Prove that F(k•r -ωt) is a solution of the Helmholtz equation, provided that ω/k = 1/(µε)^1/2, where k = (k_x, k_y, k_z) is the wave-vector and r is the position vector. In F(k•r -ωt), “k•r –ωt” is the argument and F is any vector function.

Homework Equations

Helmholtz Equation: ∇²A+k²A=0

The Attempt at a Solution

I first completed the dot of k and r thus,
F(xk_x+ yk_y+zk_z)I am a little confused at this point, if I plug it into the equation I don't see how it would be 0

 

[SteamKing]

It's not clear what you've done, since you haven't shown your work.

 

[physicslove2]

It's not clear what you've done, since you haven't shown your work.
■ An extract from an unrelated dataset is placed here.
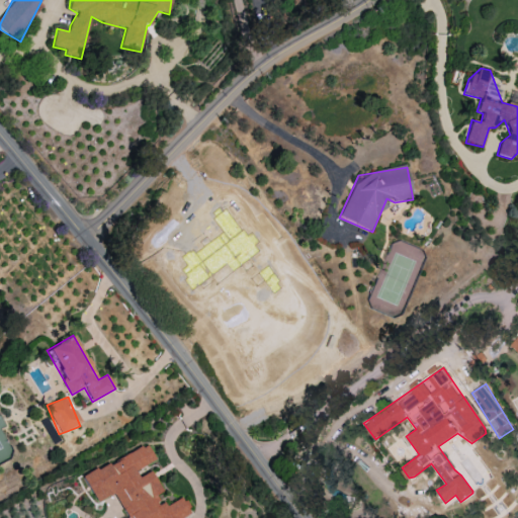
[(83,475),(94,503),(115,494),(125,517),(124,517),(188,517),(192,517),(184,497),(161,507),(156,495),(162,493),(153,471),(139,478),(136,469),(155,461),(149,446),(83,475)]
I completed the dot between k and r within F.

k = (k_x, k_y, k_z)
TA said to use r=(x,y,z)

thus the function becomes
F(xk_x+ yk_y+zk_z)

∇²F(xk_x+ yk_y+zk_z)=0, right?but then how would k²F(xk_x+ yk_y+zk_z)=0?

 

[BruceW]

∇²F(xkx+ yky+zkz)=0 is not right. Because then, as you say, you would need k²F=0, which is the trivial solution.

It is a kind of weird problem in the first place, since the Helmholtz equation does not care about time dependence. Are you sure the problem wasn't to show that $F(k\cdot r -\omega t)$ is a solution of the wave equation, and to go on to prove that it is also a solution of the Helmholtz equation?